▶ **What is being asked**:
Copy every record word for word. Pictures are not part of the copy.

[Stored data entries]
━━━━━━━━━━━━━━━━━━━━━━━━━━━━━━

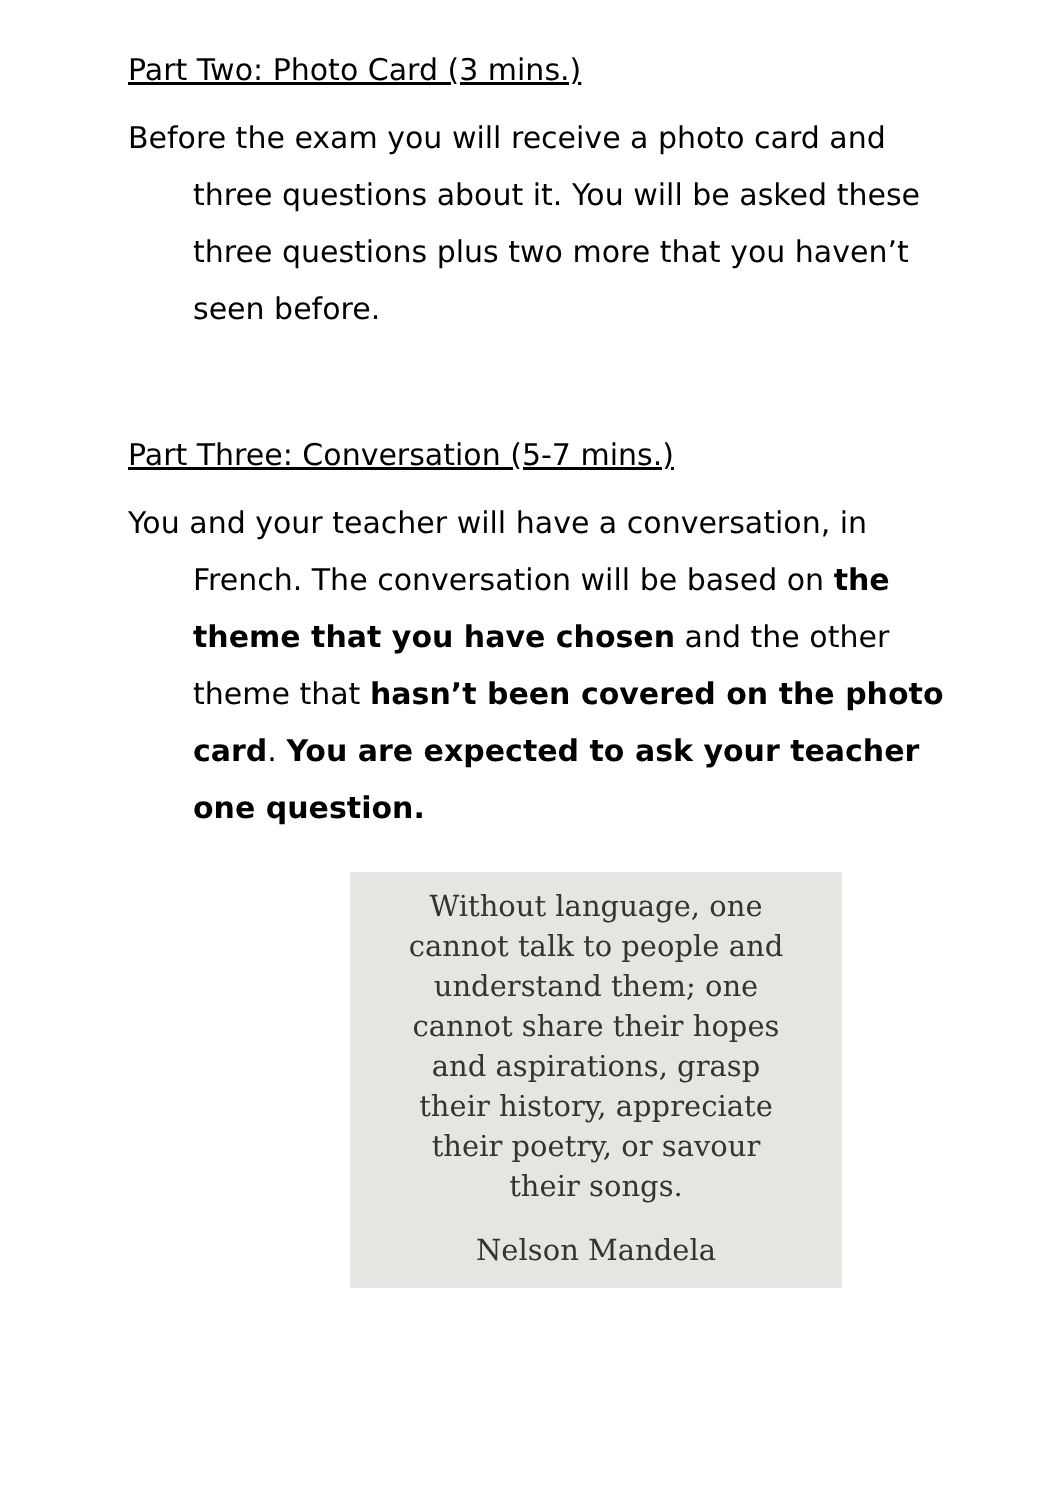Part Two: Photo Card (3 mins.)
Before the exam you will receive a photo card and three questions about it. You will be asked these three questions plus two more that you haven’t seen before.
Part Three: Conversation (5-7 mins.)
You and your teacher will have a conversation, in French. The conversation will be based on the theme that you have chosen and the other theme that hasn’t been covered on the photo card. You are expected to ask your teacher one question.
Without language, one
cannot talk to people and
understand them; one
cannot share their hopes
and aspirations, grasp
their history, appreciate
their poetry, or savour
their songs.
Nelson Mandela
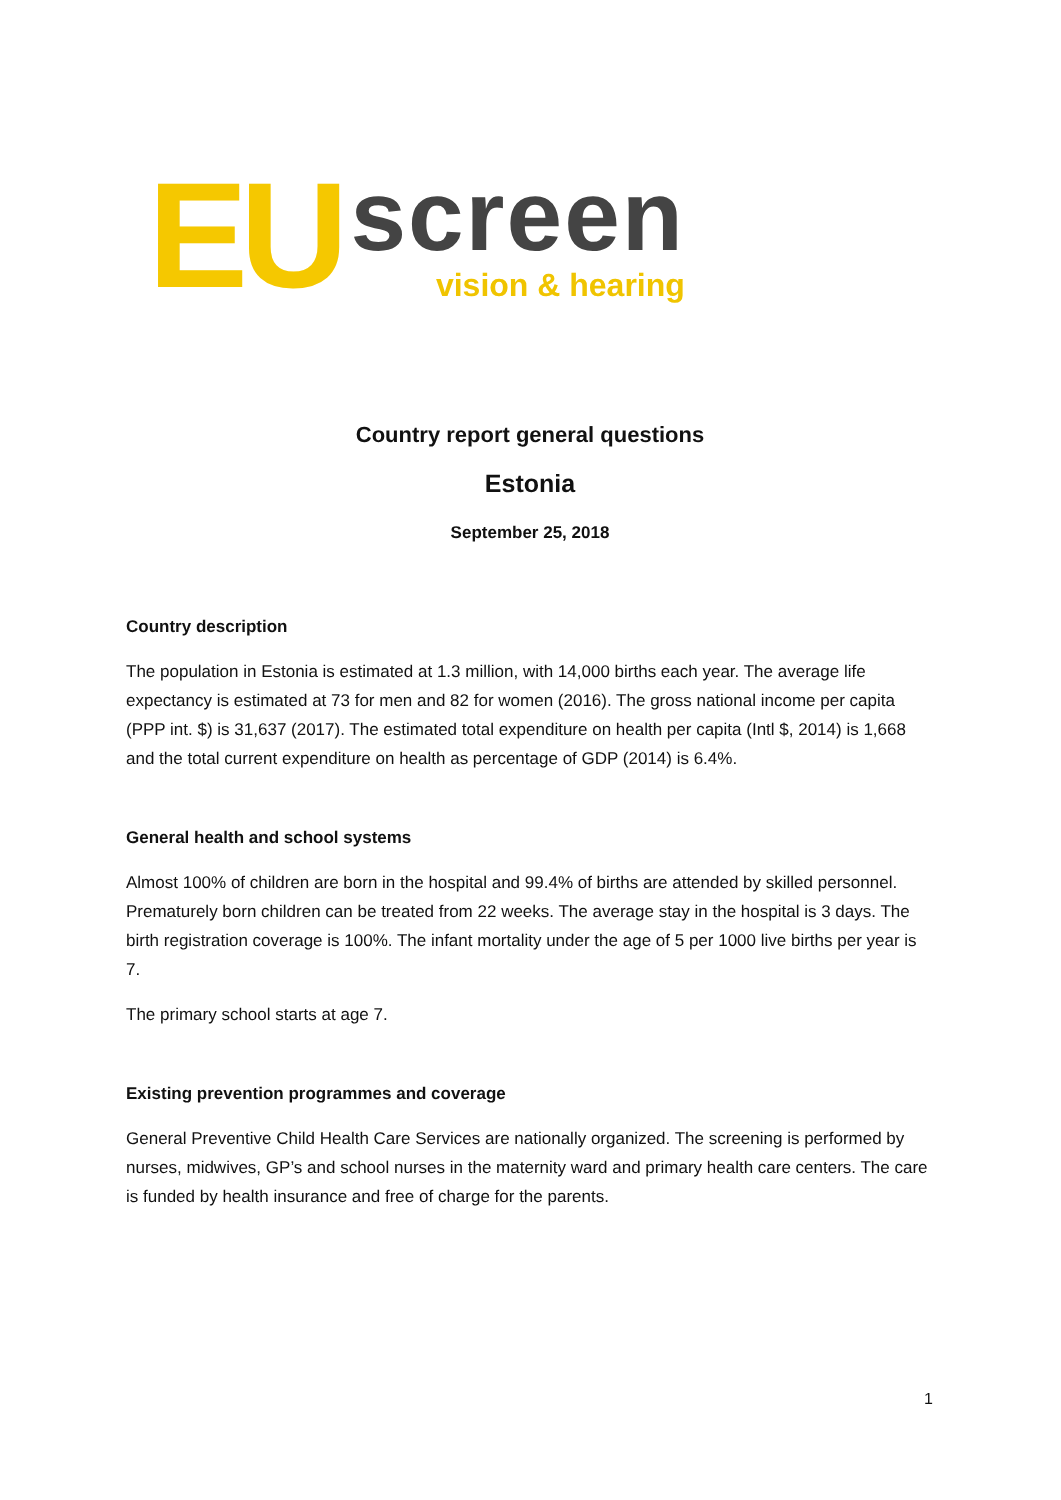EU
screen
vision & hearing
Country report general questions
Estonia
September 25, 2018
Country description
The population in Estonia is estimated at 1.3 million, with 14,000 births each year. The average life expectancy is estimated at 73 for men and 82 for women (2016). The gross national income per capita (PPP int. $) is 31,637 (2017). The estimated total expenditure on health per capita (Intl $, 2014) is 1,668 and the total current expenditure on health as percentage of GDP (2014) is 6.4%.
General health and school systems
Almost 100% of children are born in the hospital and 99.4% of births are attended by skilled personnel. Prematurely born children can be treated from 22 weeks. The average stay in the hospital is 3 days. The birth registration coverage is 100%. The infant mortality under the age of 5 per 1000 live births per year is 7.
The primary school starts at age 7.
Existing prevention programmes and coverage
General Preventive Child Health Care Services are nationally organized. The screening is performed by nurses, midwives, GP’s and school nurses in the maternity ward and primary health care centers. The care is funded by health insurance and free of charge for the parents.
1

━━━━━━━━━━━━━━━━━━━━━━━━━━━━━━

▶ **Output of the task**:
Part Two: Photo Card (3 mins.)
Before the exam you will receive a photo card and three questions about it. You will be asked these three questions plus two more that you haven’t seen before.
Part Three: Conversation (5-7 mins.)
You and your teacher will have a conversation, in French. The conversation will be based on the theme that you have chosen and the other theme that hasn’t been covered on the photo card. You are expected to ask your teacher one question.
Without language, one
cannot talk to people and
understand them; one
cannot share their hopes
and aspirations, grasp
their history, appreciate
their poetry, or savour
their songs.
Nelson Mandela
EU
screen
vision & hearing
Country report general questions
Estonia
September 25, 2018
Country description
The population in Estonia is estimated at 1.3 million, with 14,000 births each year. The average life expectancy is estimated at 73 for men and 82 for women (2016). The gross national income per capita (PPP int. $) is 31,637 (2017). The estimated total expenditure on health per capita (Intl $, 2014) is 1,668 and the total current expenditure on health as percentage of GDP (2014) is 6.4%.
General health and school systems
Almost 100% of children are born in the hospital and 99.4% of births are attended by skilled personnel. Prematurely born children can be treated from 22 weeks. The average stay in the hospital is 3 days. The birth registration coverage is 100%. The infant mortality under the age of 5 per 1000 live births per year is 7.
The primary school starts at age 7.
Existing prevention programmes and coverage
General Preventive Child Health Care Services are nationally organized. The screening is performed by nurses, midwives, GP’s and school nurses in the maternity ward and primary health care centers. The care is funded by health insurance and free of charge for the parents.
1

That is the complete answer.